June 30th, 2013

cafela: (salt is magical)
I have a couple of tomato plants. We don't have enough of a yard for an actual garden, but we have a couple of large planters, and we get a lot of sun. So this year, I decided I was going to try to grow our own tomatoes. The main motivation is the fact that we go through at least one tomato a week, and I thought that a couple of tomato plants would probably net us one or two tomatoes a week. As it turns out, it's more like 4 or 5 tomatoes a week, and so when I realized we had 10 tomatoes waiting to be eaten (with at least 15 more growing) I decided it was probably time to do something with them. Spaghetti is the obvious thing, but it seemed too heavy. So I decided I'd try my hand at a tomato soup.

Tomato soup is not my favorite kind of soup; it's generally not even in my top 5 kinds of soup, because I'm picky about it, and few places make it the way I like it. Every summer, I test out a new tomato soup recipe, but while those soups have turned out okay, they've not been what I want them to be. My favorite tomato soup is served at a local restaurant called Plates; it is amazing, and everything a tomato soup should be. I always want my soup to taste as fresh and scrumptious as theirs, and until tonight, I've failed. Something was missing.

Tonight, however, I hit upon the missing ingredient. Or at least, a missing ingredient: bacon. You don't need much--I used one small slice. It took my tomato soup to a whole new level. As did roasting most of what went into it. It is the best tomato soup I've ever made.
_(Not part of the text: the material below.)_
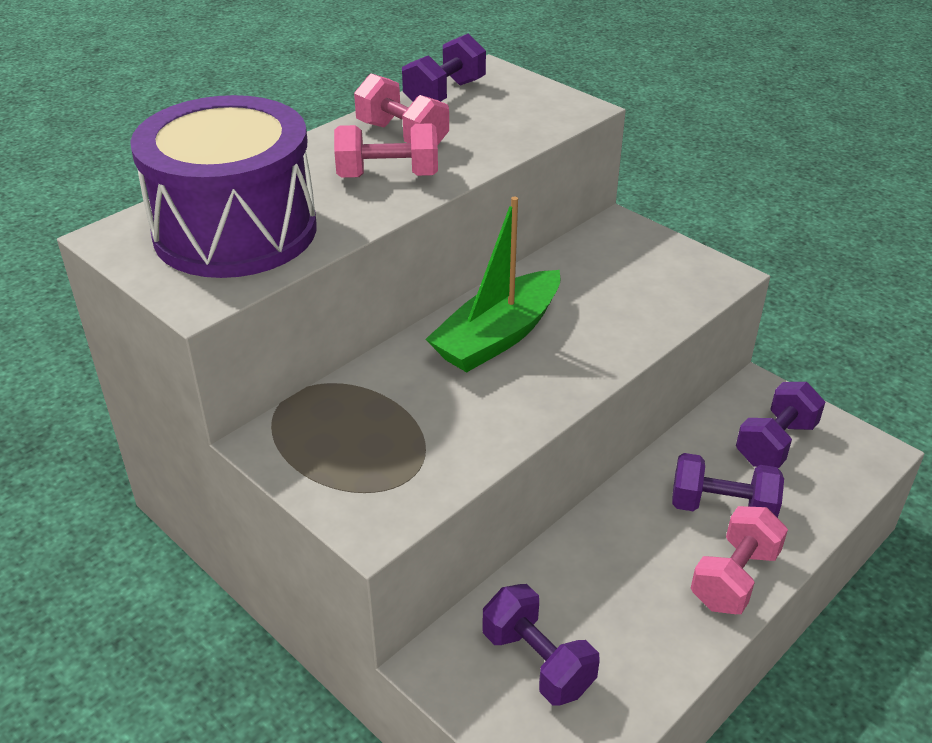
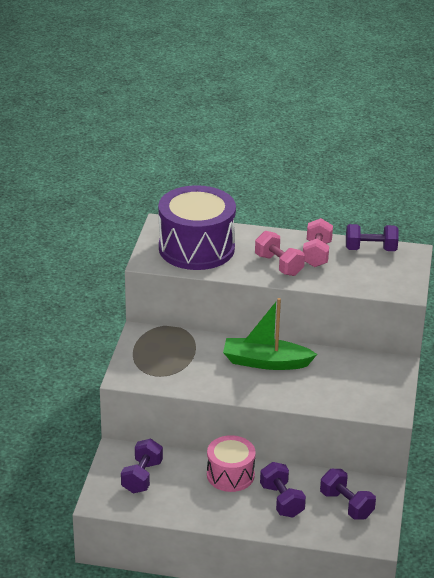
camera: 55 degrees right, 5 degrees down
pink dumbbell [691,506,788,614] -> none
purple dumbbell [736,382,825,468] -> purple dumbbell turned 45 degrees clockwise [320,469,376,520]
none -> pink drum [207,435,256,492]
I will actually make this tomato soup again.



Roasted Tomato & Bacon Soup
Ingredients:
about 2 lbs fresh tomatoes (I used about 10 plum-sized tomatoes), quartered
six large garlic cloves
1 vidalia onion (a large yellow onion will suffice if you can't get vidalia)
olive oil
salt
pepper
2 tb butter
1 large shallot
1 more clove of garlic
1 slice of bacon, diced into small pieces
5 sprigs of thyme (or 1/2 tsp dried thyme)
10 basil leaves (or 1/2 tsp dried basil)
10 sage leaves (or 1/2 tsp rubbed sage)
3 cups of chicken stock
1/4 cup cream
a blender
parmesan cheese (for garnish)

Get a large, shallow pan with an edge to it. Quarter your tomatoes and slice your onion. Place tomatoes and onion into the pan along with your six garlic cloves (cloves should have the skin still on). Drizzle olive oil over the veggies (you don't need much) and salt and pepper. Put them into a 400 degree oven to roast for about 35 minutes.

While the veggies roast, mince your shallot and your other clove of garlic. Add to the pot you're making your soup in, along with the butter. Turn to low (or if your oven vents through one of the stove eyes, just put it there and use the residual heat). If you're using fresh herbs, also use this time to chop those. Dice your bacon.



When the veggies are done roasting, turn your soup pot to medium heat, and add the bacon. As soon as the shallot starts to go translucent, add your roasted tomatoes and onion. Remove the roasted garlic cloves from their skins, and add them (not the skins). Let cook for maybe 5 minutes, until it gets thick, and add the herbs and the chicken broth.



If you have an immersion blender, now is the time to use it so that you have a super smooth soup (if you want that; it will be good chunky, too). If you just have a regular blender, that works, too; you'll just have to blend in a couple of batches, and be careful to blend slowly at first (and take the lid off in between pulses to keep steam from building up). Return the blended soup to the pot. Stir in the cream. Let simmer another 10 minutes; it can simmer longer, but give it at least that long so all the flavors have time to develop. Add salt and pepper to taste.



Yields about 3 medium bowls of soup--add more chicken stock or more tomatoes to get more. Garnish with parmesan cheese or a few drops of cream. Perfect when accompanied by a grilled cheese sandwich.